A dark-haired girl dances across the river. She’s thick in the thighs and tiny on top. Her clothes leave her in abandon. She giggles and screams when her feet hit the water.
Picking up my camera, the touch of it so right in my damp palm, I zoom in. The gradual draw excites me; it’s almost as if I’m pulling her to me on some invisible rope. The magic the lens grants makes my mouth water. She’s wearing white cotton panties but her small pert breasts are on display, her nipples hard and dark. She has a sprinkle of moles down her stomach, disappearing into her briefs. She’s looking behind her, over her shoulder, and screeching for someone to join her. A broad guy fills the frame and I pull away to make sure there’s not a crowd of them and that nobody can spot me, but it’s just those two and I’m isolated in my viewing.
I click the camera, documenting every part of her. The guy throws his t-shirt to the floor and kicks off his pants and his underwear; he’s in shape and around twenty if I was to guess. His broad shoulders indicate he plays sports or lifts weights. His dick hangs between his thighs and slaps side to side like a dead fish as he wades into the lake and kicks up water to soak Snow White, eliciting a scream and a cuss from her thin-lipped mouth. Her panties dampen and show the unkempt hair beneath. Reaching out, he grabs her and plunges them both beneath the surface, causing a ripple to spread like a tidal wave.
When he resurfaces, she’s wrapped around him and they’re kissing. Walking back to the shoreline with her tightly draped around him, he drops to his knees and she pushes from him, lying on her back. I capture them so closely that the goose bumps decorating their skin is caught in the image. He leans over to his jeans, pulls out a condom, and slips it on. Not bothering to remove her wet panties he pulls them aside and rams straight into her.
Click.
Her face contorts in discomfort.
Click.
His body thrusts against her, his ass cheeks tensing and squeezing together.
Click.
Her face relaxes and she guides his hips, lifting her own legs higher.
Click.
He rubs at her small nipples like they’re a magic lamp and a genie is going to pop out. I almost feel sorry for Snow White.
Click.
And he shudders and collapses over her.
I capture her eye roll on film and let my mind wander into the plan Noah could cook up for her. I hate that I miss him.
A chill rouses me from sleep. My eyes open and I’m a little discombobulated.
What the? Crap!
I fell asleep at the lake. I look at my watch and cuss.
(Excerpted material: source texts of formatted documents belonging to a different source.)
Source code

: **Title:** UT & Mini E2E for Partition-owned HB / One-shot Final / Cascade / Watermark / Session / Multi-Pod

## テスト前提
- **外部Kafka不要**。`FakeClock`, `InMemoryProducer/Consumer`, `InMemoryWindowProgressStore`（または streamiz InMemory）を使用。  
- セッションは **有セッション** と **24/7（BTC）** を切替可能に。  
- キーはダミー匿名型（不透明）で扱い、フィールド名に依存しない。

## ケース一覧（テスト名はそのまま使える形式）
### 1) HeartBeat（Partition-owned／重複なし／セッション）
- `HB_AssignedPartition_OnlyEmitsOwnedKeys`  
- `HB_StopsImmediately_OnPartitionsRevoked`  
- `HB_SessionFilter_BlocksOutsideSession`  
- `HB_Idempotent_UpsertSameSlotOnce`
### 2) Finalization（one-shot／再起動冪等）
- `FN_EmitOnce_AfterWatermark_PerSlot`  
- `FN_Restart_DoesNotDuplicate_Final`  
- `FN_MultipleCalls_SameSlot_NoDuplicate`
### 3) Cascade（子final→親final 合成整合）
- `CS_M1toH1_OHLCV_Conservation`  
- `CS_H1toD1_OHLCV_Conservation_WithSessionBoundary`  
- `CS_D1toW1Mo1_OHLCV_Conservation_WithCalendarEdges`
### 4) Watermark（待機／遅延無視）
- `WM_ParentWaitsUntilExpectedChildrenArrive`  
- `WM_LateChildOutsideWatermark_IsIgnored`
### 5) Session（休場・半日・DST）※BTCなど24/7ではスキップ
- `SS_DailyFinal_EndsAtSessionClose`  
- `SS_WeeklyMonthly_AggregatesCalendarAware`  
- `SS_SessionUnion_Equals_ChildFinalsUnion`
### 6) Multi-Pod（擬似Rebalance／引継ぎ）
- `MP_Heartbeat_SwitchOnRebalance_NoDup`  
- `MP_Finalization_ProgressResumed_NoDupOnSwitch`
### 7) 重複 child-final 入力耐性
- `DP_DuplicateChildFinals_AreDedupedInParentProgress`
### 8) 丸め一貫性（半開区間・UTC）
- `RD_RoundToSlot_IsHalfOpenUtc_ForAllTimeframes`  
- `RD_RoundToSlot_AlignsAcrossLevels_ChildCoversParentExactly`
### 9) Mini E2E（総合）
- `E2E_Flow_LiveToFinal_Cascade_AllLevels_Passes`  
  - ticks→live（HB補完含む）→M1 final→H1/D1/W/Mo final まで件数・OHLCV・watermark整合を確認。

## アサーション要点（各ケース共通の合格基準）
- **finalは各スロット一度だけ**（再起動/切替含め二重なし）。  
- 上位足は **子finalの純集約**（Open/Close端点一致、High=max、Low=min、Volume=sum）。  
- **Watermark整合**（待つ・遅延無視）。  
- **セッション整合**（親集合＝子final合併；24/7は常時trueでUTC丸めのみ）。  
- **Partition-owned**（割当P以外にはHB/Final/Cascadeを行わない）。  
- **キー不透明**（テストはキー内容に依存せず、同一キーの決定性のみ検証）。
I have ten minutes before I have to pick Nina up and I haven’t made reservations anywhere.
Grabbing my stuff, I jog back to the house, regretting bringing two heavy as shit cameras with me as they hit me in the back the entire run home. I’m sweating and need to quickly make a change of clothes. I push open the front door, run up to my room and freeze.
No . . . No . . . NO.
A pool of blood stains my duvet, and in the middle of it, Steve lays with his throat slit. My guts somersault inside me and instinctively my hand slaps over my mouth as I stare wide-eyed at the bloody mess. My head feels fuzzy. I’m frozen solid and can’t pull my mind into focus. Nina will think I did this and she’ll run again. Damn it, she loves that cat. He’s harmless, and my friend, and that’s why he killed him. I’m not allowed anyone but him.
I need to dispose of Steve and hope Nina thinks he moved on to another household.